- Other names: Hydrocephalus-cleft palate-joint contractures syndrome, Aase-Smith syndrome
- Named after: Jon Morton Aase; David Weyhe Smith;

= Aase syndrome =

Aase syndrome or Aase–Smith syndrome is a rare inherited disorder characterized by anemia with some joint and skeletal deformities. Aase syndrome is thought to be an autosomal dominant inherited disorder. The genetic basis of the disease is not known. The anemia is caused by underdevelopment of the bone marrow, which is where blood cells are formed.

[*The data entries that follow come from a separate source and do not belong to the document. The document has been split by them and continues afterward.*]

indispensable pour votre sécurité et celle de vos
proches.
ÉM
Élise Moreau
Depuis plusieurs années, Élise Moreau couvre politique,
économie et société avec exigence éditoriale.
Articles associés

It is named after the American paediatricians Jon Morton Aase and David Weyhe Smith, who characterized it in 1968.

==Signs and symptoms==
Among the presentation are:
- Mildly slowed growth
- Pale skin
- Delayed closure of fontanelles (soft spots)
- Narrow shoulders
- Triple jointed thumbs, absent or small knuckles, decreased skin creases at finger joints
- Inability to fully extend the joints from birth (congenital contractures)
- Cleft palate
- Deformed ears
- Droopy eyelids
===Complications===
- Complications related to anemia include weakness, fatigue, and decreased oxygenation of the blood.
- Decreased white blood cells alter the body's ability to fight infection.
- If a heart defect exists, it may cause multiple complications (depending on the specific defect).
- Severe cases have been associated with still birth or early death.

==Cause==
Some cases of Aase syndrome (45%) have been shown to be inherited, and are due to a change in one gene which makes ribosomal proteins. However, many cases are not inherited and occur without a known cause.

==Diagnosis==
- A CBC (complete blood count) will show anemia and a decrease in the white blood cell count.
- An echocardiogram may reveal heart defects (ventricular septal defect is most common).
- X-rays will show skeletal abnormalities as described above.
- A bone marrow biopsy may be performed.

==Prevention==

As with most genetic diseases there is no way to prevent the entire disease. With prompt recognition and treatment of infections in childhood, the complications of low white blood cell counts may be limited.

==Treatment==
Frequent blood transfusions are given in the first year of life to treat anemia. Prednisone may be given, although this should be avoided in infancy because of side effects on growth and brain development. A bone marrow transplant may be necessary if other treatment fails.

==Prognosis==
Anemia usually resolves over the years.